Diaspora not as a resource, but as a partner
Yet barriers persist in Australia’s engagement with China, says Parker. “There’s still a lack of representation. There’s still questioning of belonging.” He recalls a senator querying Chinese Australians about their loyalty just a few years ago. “There needs to be a spotlight and a championing of the relationship.”
He is wary of rhetoric that commodifies the diaspora. “We often hear that the Chinese Australian diaspora is a resource. I would argue that they’re to be engaged, not leveraged.” He sees promise in cities like Melbourne and Brisbane, where diaspora communities “added a different dynamic, and I think we’re richer for it.” Parker encourages local communities to make space, mentor and share opportunities and access to diaspora groups. “It requires more than being sympathetic,” he suggests. “It is about being consistent, accountable and ensuring inclusion is embedded in systems and processes.”

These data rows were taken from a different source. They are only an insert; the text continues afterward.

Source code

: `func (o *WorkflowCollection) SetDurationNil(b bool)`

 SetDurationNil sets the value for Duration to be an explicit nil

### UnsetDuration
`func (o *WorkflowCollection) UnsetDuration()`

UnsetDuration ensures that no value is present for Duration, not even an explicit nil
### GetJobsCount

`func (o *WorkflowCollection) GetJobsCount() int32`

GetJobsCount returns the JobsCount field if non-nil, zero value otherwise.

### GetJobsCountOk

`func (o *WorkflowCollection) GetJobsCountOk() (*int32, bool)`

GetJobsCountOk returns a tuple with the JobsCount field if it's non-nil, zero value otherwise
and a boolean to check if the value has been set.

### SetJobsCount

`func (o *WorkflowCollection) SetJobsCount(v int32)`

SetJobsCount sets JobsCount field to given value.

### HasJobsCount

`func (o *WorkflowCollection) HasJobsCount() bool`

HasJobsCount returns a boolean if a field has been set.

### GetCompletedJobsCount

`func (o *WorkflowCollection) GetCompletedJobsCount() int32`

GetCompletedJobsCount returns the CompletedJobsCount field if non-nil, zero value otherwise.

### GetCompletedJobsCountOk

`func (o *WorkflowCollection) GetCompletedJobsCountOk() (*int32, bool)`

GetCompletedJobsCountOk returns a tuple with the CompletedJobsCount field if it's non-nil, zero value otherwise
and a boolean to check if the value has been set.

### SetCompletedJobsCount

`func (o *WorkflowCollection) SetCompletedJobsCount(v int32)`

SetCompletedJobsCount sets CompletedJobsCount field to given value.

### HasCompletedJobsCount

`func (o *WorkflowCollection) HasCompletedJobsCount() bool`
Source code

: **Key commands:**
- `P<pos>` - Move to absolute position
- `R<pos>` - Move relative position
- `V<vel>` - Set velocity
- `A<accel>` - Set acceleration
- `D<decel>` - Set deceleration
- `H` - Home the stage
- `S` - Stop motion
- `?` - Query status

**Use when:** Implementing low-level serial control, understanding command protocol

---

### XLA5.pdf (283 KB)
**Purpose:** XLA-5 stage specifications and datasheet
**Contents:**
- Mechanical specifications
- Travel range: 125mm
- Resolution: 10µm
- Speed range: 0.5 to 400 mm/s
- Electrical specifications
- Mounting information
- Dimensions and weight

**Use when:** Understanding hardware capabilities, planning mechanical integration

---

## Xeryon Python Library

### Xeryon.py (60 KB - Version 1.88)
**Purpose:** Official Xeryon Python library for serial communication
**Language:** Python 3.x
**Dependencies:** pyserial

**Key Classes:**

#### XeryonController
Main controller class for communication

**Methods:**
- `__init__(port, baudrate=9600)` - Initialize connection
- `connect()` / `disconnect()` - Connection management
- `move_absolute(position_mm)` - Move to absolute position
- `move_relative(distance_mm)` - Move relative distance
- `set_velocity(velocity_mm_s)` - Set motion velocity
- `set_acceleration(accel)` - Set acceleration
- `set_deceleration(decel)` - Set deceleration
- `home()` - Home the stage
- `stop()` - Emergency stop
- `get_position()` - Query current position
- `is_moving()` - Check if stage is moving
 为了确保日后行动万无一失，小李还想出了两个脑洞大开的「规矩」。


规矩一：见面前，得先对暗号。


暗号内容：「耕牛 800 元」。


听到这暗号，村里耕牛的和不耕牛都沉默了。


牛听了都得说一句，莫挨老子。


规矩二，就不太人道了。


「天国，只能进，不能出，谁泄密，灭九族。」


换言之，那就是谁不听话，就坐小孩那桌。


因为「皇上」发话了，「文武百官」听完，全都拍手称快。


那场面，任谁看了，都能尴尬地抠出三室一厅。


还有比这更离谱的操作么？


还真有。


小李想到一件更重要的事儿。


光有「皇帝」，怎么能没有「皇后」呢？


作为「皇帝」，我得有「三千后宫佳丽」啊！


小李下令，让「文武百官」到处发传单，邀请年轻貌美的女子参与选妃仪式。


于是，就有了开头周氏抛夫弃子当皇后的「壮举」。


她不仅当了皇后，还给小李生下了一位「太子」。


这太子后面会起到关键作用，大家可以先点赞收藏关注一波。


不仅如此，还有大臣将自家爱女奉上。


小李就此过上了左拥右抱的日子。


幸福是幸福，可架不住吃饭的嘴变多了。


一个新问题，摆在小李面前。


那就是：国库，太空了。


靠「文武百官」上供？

His mantra, forged over years of crossing borders both literal and cultural, is disarmingly simple. “One plus one equals three,” he says. “That’s my approach to engagement.” He explains: sometimes the principle of ‘When in Rome’ applies, but there are cases where bringing something from each other’s culture, “if you can bring kind of a cultural synergy, you can create something new, which is actually much more powerful, whether that’s a new way of delivering a project, or a new performance.”
Bridging the divide culturally, commercially, politically
What excites him now is the scale of possibility. “The region is going to continue to grow,” he says. Parker points to the Regional Comprehensive Economic Partnership (RCEP), which covers “30% of the world’s GDP.” China’s middle class is projected to grow to 800 million people in the next decade. The country is making rapid progress in decarbonising its economy and adopting renewable energy. “We’re not going to reach our net zero targets without collaboration or partnership with China,” particularly in areas like renewable energy, he says.
In the current climate, where divisions between great powers over technology and supply chains are widening, Parker believes Australia could play a different role. “I believe Australia can serve as a bridge between divergent systems, values, and ideas,” says Parker. “That’s how I see myself and how I see the work of the ACBC. We need more people and more organisations to be able to do that.”
Tom Parker is National CEO of the Australia China Business Council. He completed the Asialink Leaders Program in 2004.